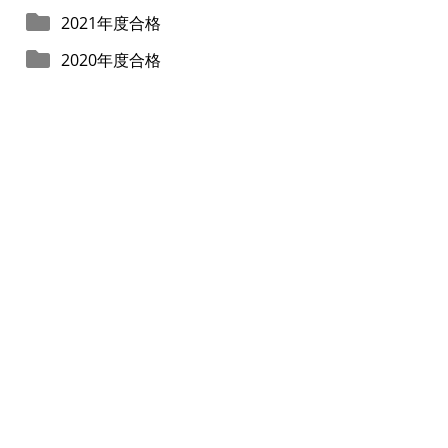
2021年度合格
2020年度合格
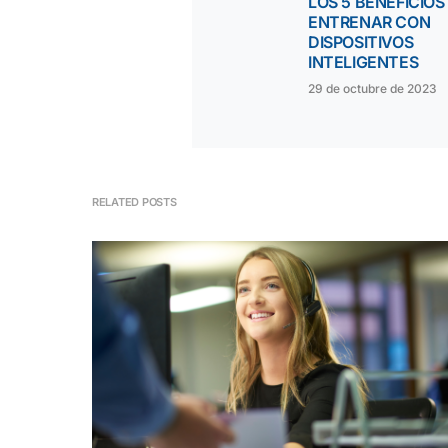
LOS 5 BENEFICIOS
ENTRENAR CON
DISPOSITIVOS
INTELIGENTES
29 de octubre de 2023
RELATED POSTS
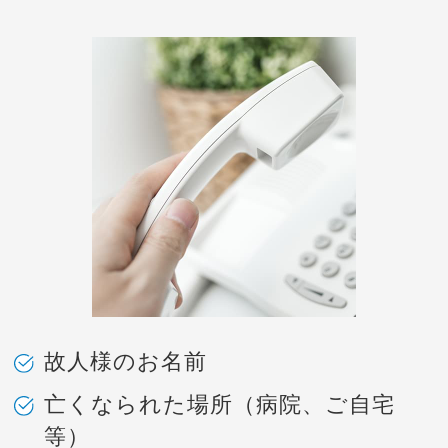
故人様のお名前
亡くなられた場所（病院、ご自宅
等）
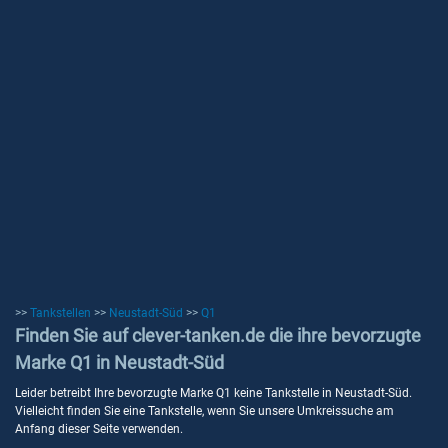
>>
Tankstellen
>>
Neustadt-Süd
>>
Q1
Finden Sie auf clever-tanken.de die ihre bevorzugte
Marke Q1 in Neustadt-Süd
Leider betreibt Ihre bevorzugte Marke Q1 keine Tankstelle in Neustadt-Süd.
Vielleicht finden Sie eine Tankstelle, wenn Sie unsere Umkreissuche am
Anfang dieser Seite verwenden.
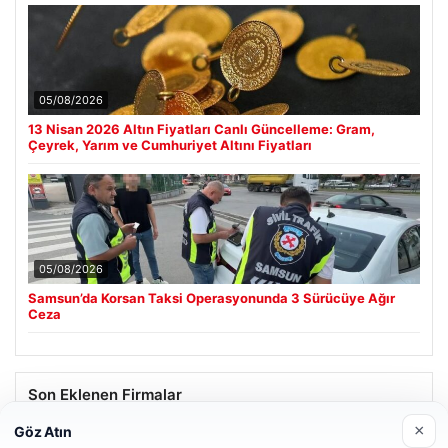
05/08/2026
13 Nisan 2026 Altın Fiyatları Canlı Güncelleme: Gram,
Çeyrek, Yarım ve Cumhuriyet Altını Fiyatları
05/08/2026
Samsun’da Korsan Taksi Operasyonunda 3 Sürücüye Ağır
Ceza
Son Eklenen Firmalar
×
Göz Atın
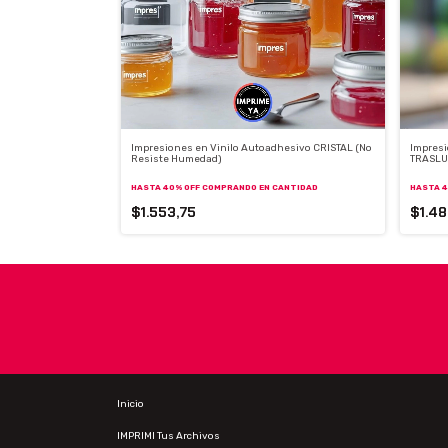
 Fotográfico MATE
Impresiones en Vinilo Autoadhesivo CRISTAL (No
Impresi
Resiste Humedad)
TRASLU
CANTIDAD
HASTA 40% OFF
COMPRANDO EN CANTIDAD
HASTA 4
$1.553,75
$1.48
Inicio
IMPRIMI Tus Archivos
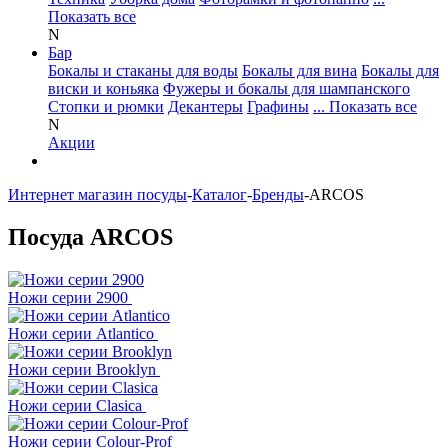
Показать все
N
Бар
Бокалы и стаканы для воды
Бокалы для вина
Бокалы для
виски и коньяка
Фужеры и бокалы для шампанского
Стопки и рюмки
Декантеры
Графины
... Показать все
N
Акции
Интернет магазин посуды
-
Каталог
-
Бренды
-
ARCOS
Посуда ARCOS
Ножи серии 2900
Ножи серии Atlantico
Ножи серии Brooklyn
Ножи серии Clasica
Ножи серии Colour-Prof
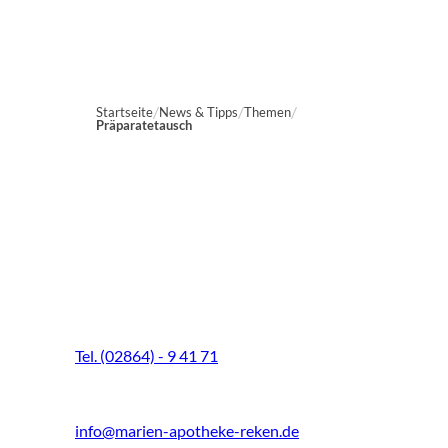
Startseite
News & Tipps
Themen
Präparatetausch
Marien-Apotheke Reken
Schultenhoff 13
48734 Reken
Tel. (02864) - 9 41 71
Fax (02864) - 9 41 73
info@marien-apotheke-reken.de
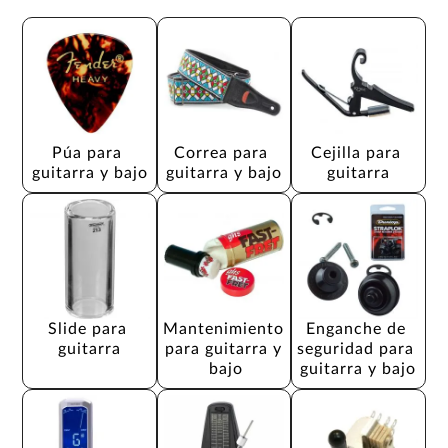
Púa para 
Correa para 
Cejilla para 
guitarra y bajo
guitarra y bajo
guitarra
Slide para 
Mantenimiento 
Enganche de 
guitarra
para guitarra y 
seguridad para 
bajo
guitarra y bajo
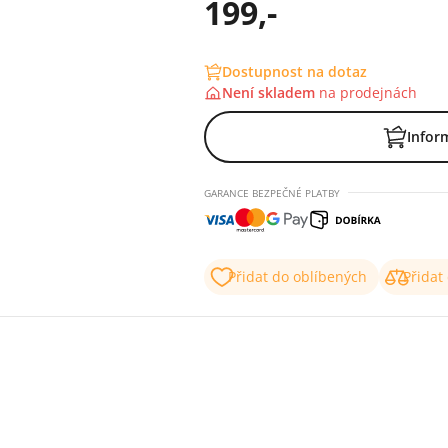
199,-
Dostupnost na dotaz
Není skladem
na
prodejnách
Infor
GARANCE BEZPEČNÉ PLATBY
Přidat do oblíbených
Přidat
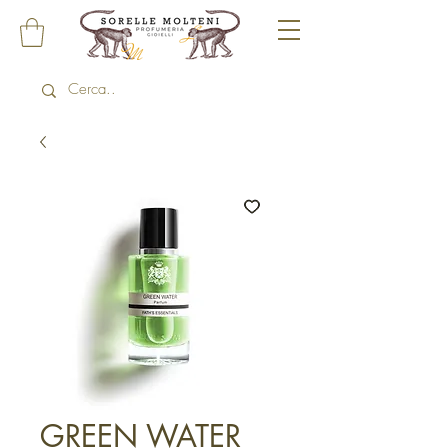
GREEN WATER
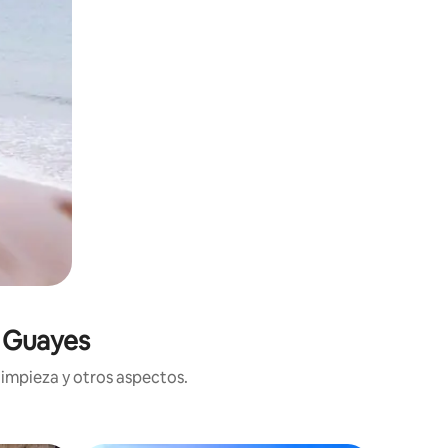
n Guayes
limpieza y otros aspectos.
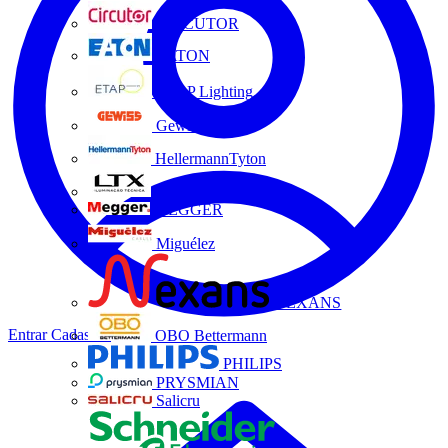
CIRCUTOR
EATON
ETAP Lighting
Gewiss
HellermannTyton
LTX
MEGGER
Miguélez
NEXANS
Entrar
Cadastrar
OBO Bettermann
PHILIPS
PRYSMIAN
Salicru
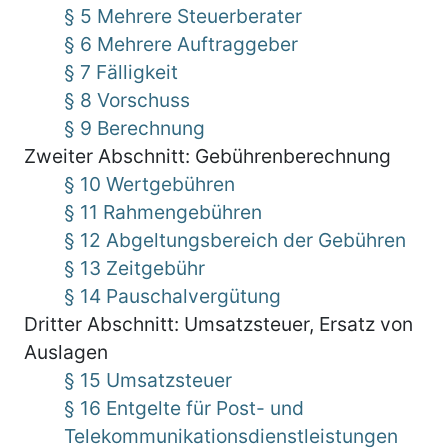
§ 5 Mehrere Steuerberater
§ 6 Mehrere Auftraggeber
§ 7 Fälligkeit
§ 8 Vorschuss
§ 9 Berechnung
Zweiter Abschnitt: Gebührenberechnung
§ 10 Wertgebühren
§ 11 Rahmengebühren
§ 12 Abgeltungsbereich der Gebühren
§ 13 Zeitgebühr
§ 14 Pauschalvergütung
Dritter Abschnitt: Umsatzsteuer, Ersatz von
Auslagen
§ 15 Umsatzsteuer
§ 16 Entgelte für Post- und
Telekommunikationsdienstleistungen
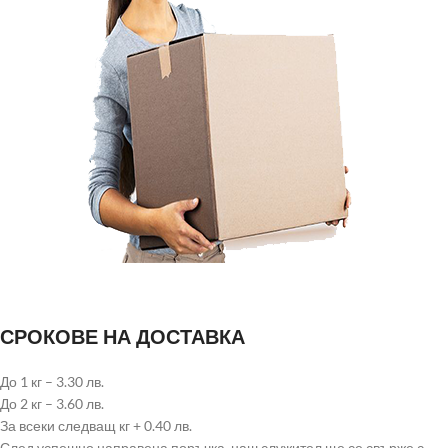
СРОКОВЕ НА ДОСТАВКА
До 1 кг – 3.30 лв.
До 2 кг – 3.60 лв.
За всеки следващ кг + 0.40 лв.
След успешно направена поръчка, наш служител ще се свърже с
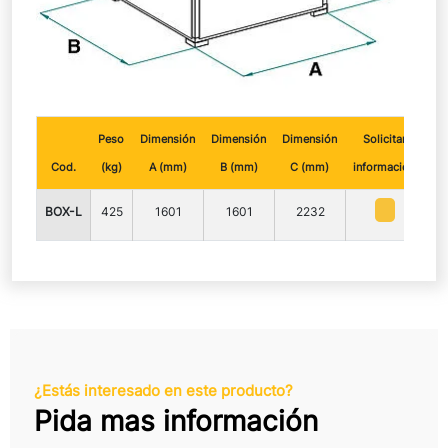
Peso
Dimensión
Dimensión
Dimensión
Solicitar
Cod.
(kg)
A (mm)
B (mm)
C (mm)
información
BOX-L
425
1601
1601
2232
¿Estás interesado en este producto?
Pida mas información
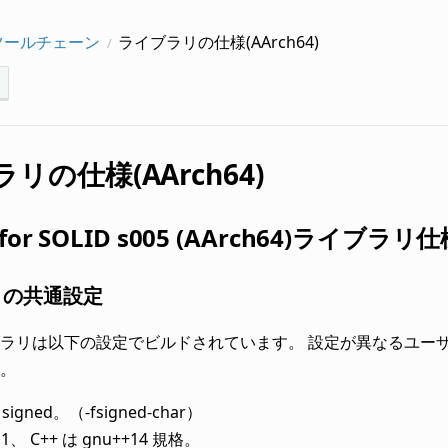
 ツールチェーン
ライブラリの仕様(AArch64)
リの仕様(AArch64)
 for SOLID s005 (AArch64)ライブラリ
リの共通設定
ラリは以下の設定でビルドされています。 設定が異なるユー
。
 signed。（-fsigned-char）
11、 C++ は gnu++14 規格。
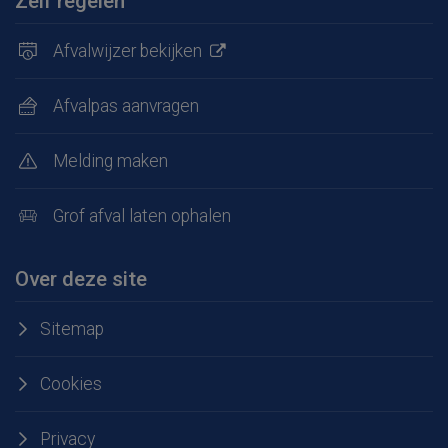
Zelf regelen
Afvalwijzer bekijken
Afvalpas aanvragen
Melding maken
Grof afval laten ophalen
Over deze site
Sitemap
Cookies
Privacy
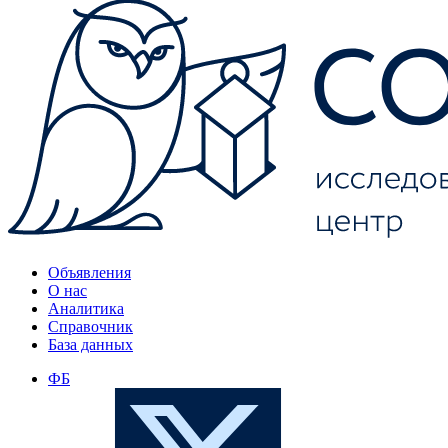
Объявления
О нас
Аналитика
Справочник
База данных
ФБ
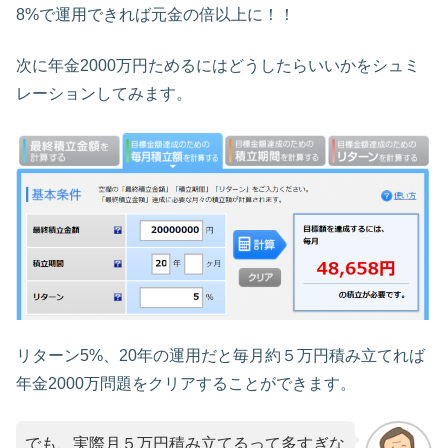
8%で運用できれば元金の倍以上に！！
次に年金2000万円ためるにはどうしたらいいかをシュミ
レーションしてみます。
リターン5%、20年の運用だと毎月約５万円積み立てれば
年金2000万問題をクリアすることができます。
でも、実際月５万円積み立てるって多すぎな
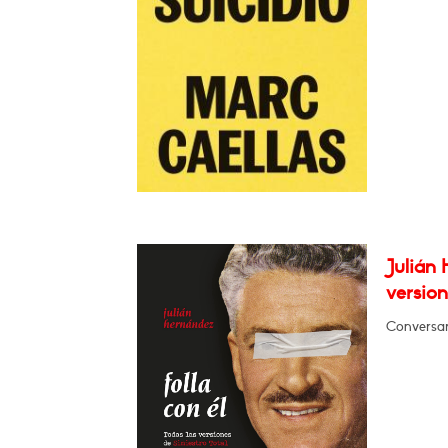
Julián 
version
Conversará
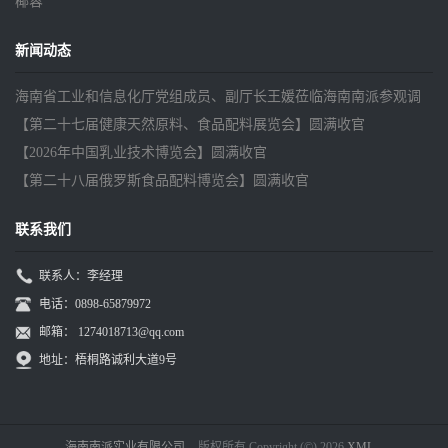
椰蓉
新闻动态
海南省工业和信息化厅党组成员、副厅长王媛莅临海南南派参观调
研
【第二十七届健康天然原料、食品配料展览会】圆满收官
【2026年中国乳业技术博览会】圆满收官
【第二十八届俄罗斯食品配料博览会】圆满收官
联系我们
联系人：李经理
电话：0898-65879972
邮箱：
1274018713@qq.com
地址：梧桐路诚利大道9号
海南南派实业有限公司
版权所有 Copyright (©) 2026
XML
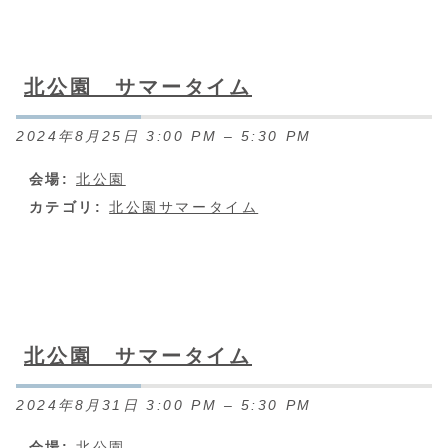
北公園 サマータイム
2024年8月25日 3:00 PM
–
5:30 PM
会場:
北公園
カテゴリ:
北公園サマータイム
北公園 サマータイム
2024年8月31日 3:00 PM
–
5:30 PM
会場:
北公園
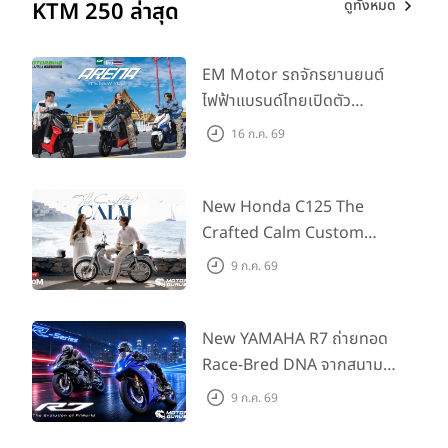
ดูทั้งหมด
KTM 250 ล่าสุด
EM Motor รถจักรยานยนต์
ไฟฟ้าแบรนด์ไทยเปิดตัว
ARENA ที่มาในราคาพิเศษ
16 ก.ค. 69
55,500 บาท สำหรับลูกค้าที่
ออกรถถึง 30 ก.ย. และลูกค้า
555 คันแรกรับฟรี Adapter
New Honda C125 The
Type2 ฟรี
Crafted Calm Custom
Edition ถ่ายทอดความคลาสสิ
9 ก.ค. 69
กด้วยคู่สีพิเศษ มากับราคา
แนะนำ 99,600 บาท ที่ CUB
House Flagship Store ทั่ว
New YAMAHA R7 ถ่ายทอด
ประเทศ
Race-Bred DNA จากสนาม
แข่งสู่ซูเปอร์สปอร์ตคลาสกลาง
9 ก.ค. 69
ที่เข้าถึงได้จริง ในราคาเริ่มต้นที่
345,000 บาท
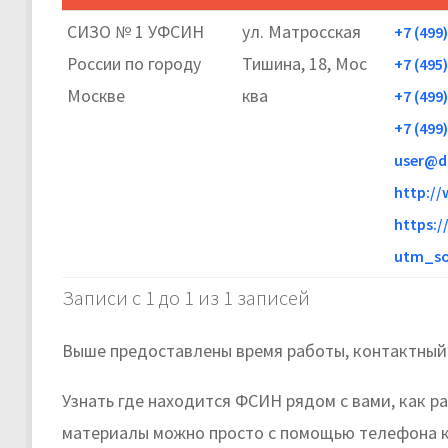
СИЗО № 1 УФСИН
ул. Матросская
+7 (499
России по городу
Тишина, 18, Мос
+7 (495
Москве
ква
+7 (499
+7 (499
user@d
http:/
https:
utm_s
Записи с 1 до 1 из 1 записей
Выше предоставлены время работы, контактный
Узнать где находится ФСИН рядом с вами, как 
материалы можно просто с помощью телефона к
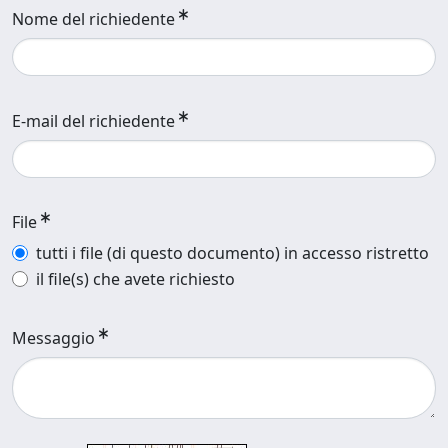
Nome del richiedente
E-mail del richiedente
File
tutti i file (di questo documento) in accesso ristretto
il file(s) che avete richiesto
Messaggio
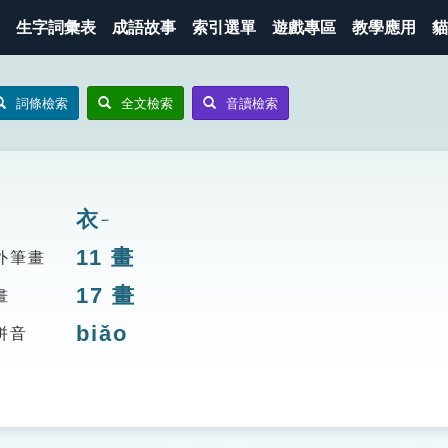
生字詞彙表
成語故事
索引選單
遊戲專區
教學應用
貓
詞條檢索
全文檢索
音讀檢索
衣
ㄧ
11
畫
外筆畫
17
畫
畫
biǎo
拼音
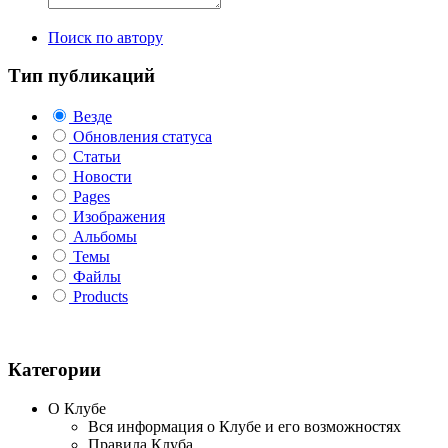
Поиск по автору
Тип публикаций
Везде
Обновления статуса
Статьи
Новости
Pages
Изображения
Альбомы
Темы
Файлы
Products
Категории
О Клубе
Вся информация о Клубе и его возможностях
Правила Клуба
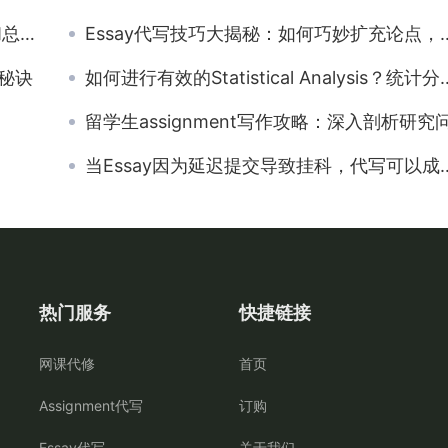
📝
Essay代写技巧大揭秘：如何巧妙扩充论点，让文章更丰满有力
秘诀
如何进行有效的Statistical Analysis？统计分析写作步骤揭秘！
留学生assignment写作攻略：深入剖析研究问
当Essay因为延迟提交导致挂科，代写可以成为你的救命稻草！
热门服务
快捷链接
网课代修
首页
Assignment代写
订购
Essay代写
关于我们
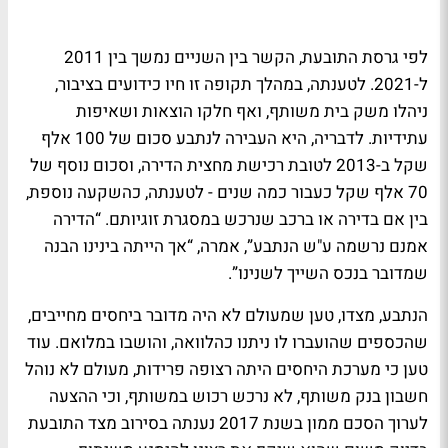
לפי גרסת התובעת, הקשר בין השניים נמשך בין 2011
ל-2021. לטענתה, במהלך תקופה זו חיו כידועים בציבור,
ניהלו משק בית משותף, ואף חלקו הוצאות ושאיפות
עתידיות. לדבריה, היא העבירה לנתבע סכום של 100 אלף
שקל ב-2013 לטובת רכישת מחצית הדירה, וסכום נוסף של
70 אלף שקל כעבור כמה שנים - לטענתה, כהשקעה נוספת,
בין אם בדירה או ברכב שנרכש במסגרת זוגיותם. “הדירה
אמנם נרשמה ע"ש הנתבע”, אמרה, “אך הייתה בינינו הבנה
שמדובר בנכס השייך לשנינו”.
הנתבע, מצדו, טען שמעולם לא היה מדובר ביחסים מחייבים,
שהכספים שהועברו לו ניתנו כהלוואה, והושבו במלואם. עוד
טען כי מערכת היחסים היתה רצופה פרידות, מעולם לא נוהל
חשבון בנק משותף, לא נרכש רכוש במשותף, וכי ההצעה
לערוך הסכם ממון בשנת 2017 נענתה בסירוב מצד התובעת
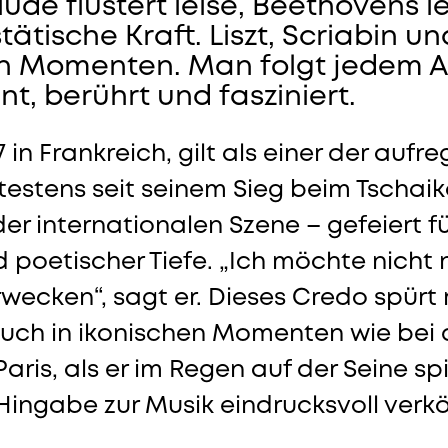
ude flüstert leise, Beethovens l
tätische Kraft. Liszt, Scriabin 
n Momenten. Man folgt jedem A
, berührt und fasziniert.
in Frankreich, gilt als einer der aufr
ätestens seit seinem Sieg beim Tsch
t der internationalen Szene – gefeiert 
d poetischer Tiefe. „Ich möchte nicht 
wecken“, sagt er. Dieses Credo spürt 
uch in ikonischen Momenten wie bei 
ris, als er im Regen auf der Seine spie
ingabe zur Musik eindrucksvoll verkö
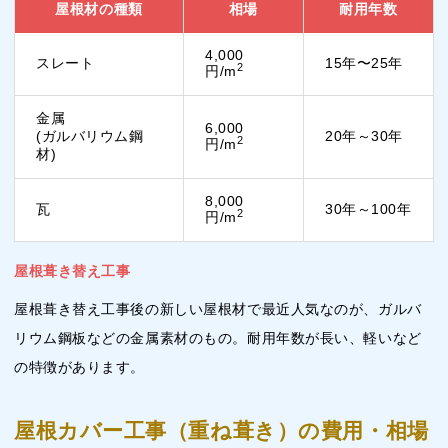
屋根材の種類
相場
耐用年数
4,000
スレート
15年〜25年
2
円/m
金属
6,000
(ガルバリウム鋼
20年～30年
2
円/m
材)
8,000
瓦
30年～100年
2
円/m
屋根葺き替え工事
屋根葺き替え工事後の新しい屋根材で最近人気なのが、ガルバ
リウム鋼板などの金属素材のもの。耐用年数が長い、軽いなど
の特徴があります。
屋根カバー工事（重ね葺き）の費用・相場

● ● ● ● ●

Starting at the line above with "ラリは以下の設定でビルドされています。 設定が異なるユー", output every line exactly up to and including the line with "ניהלו משק בית משותף, ואף חלקו הוצאות ושאיפות", but none of the pictures.

ラリは以下の設定でビルドされています。 設定が異なるユー
。
 signed。（-fsigned-char）
11、 C++ は gnu++14 規格。
Zelf regelen
Afvalwijzer bekijken
Afvalpas aanvragen
Melding maken
Grof afval laten ophalen
Over deze site
Sitemap
Cookies
Privacy
Объявления
О нас
Аналитика
Справочник
База данных
ФБ
8%で運用できれば元金の倍以上に！！
次に年金2000万円ためるにはどうしたらいいかをシュミ
レーションしてみます。
リターン5%、20年の運用だと毎月約５万円積み立てれば
年金2000万問題をクリアすることができます。
でも、実際月５万円積み立てるって多すぎな
Julián 
version
Conversará
椰蓉
新闻动态
海南省工业和信息化厅党组成员、副厅长王媛莅临海南南派参观调
研
【第二十七届健康天然原料、食品配料展览会】圆满收官
【2026年中国乳业技术博览会】圆满收官
【第二十八届俄罗斯食品配料博览会】圆满收官
联系我们
联系人：李经理
电话：0898-65879972
邮箱：
1274018713@qq.com
地址：梧桐路诚利大道9号
海南南派实业有限公司
版权所有 Copyright (©) 2026
XML
北公園 サマータイム
2024年8月25日 3:00 PM
–
5:30 PM
会場:
北公園
カテゴリ:
北公園サマータイム
北公園 サマータイム
2024年8月31日 3:00 PM
–
5:30 PM
会場:
北公園
ดูทั้งหมด
KTM 250 ล่าสุด
EM Motor รถจักรยานยนต์
ไฟฟ้าแบรนด์ไทยเปิดตัว
ARENA ที่มาในราคาพิเศษ
16 ก.ค. 69
55,500 บาท สำหรับลูกค้าที่
ออกรถถึง 30 ก.ย. และลูกค้า
555 คันแรกรับฟรี Adapter
New Honda C125 The
Type2 ฟรี
Crafted Calm Custom
Edition ถ่ายทอดความคลาสสิ
9 ก.ค. 69
กด้วยคู่สีพิเศษ มากับราคา
แนะนำ 99,600 บาท ที่ CUB
House Flagship Store ทั่ว
New YAMAHA R7 ถ่ายทอด
ประเทศ
Race-Bred DNA จากสนาม
แข่งสู่ซูเปอร์สปอร์ตคลาสกลาง
9 ก.ค. 69
ที่เข้าถึงได้จริง ในราคาเริ่มต้นที่
345,000 บาท
СИЗО № 1 УФСИН
ул. Матросская
+7 (499
России по городу
Тишина, 18, Мос
+7 (495
Москве
ква
+7 (499
+7 (499
user@d
http:/
https:
utm_s
Записи с 1 до 1 из 1 записей
Выше предоставлены время работы, контактный
Узнать где находится ФСИН рядом с вами, как 
материалы можно просто с помощью телефона к
Nome del richiedente
E-mail del richiedente
File
tutti i file (di questo documento) in accesso ristretto
il file(s) che avete richiesto
Messaggio
生字詞彙表
成語故事
索引選單
遊戲專區
教學應用
貓
詞條檢索
全文檢索
音讀檢索
衣
ㄧ
11
畫
外筆畫
17
畫
畫
biǎo
拼音
Поиск по автору
Тип публикаций
Везде
Обновления статуса
Статьи
Новости
Pages
Изображения
Альбомы
Темы
Файлы
Products
Категории
О Клубе
Вся информация о Клубе и его возможностях
Правила Клуба
📝
Essay代写技巧大揭秘：如何巧妙扩充论点，让文章更丰满有力
秘诀
如何进行有效的Statistical Analysis？统计分析写作步骤揭秘！
留学生assignment写作攻略：深入剖析研究问
当Essay因为延迟提交导致挂科，代写可以成为你的救命稻草！
热门服务
快捷链接
网课代修
首页
Assignment代写
订购
Essay代写
关于我们
לפי גרסת התובעת, הקשר בין השניים נמשך בין 2011
ל-2021. לטענתה, במהלך תקופה זו חיו כידועים בציבור,
ניהלו משק בית משותף, ואף חלקו הוצאות ושאיפות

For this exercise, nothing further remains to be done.